Professores examinam seus alunos para avaliar o aprendizado, corrigir e aprofundar o conhecimento, perceber falhas e estimular progressos. A avaliação, costumeiramente temida por estudantes, não tem por objetivo reprovar, antes, ajudar na construção e aprofundamento dos saberes. Examinar-se, no sentido espiritual, é a prática de constantemente apresentar o padrão bíblico como desejável, identi­ficar possíveis desvios e, com coragem, corrigi-los.

Disciplina da Pureza implica exercício: diário, constante, vital. Pequenas alterações, não percebidas, podem tornar-se em enfermidades espirituais graves e até mortais. Observar segundo a Palavra e não segundo minhas concepções pessoais, contaminadas pelo mundo, é a resposta para a purifi­cação do caminho.
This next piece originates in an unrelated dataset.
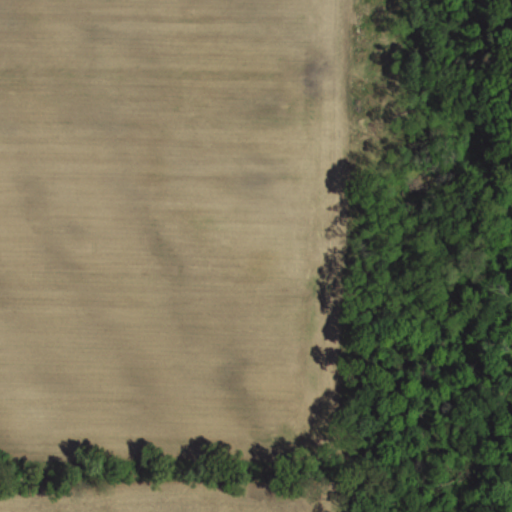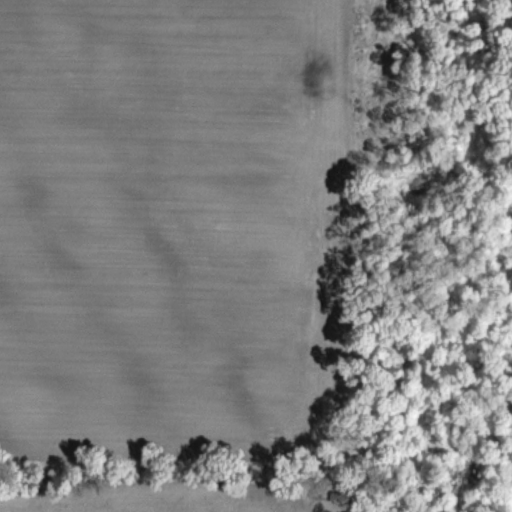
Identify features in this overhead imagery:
crop: (168, 498)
Um coração puro: objetivo da disciplina da pureza

Da mesma forma que a prática da compaixão visa a formação de um coração compassivo e a prática do perdão visa a formação de um coração perdoador, lembrando que fomos conduzidos de um conceito de pureza cerimonial para o desejo divino de um ofertante puro, concluímos que a prática defi­nida como Disciplina da Pureza visa conduzir o praticante à formação de um coração puro. Cada vez mais sensível ao padrão da santidade divina, o fi­el irá se amoldando ao padrão que primeiramente pode ter soado como regra a seguir e, passo a passo, perceberá que a verdade contida no padrão já coincide com o seu pensar, está confi­rmada pelo seu sentir e revela-se no seu agir. O proceder puro passa a ser a verdadeira expressão de seu coração purifi­cado.

Conclusão

Algo acontecerá com os olhos do puri­ficado. Ao contemplar o mundo ao seu redor, procurará encontrar o bem. Sem negar o mal existente, ao ver águas contaminadas, perceberá, além da contaminação, que a essência da água permanece inalterada e, assim, crerá na possibilidade de mudança. Somente assim os puros verão a pureza em tudo – percebendo a possibilidade de uma transformação. Os puros veem no ladrão o futuro benfeitor, veem na prostituta a santa, veem no egoísta o pastor amoroso e no rebelde o conciliador. Os puros veem uma possibilidade de luz e de bem em tudo o que contemplam. Não se trata de ingenuidade, mas de uma inocência pueril em alguém que está, espiritualmente, tornando-se criança, fazendo-se menino por amor ao Reino de Deus. Os puros herdarão o Reino, os puros verão a Deus, O impronunciavelmente puro, Único digno de receber Sua brilhante e pura esposa.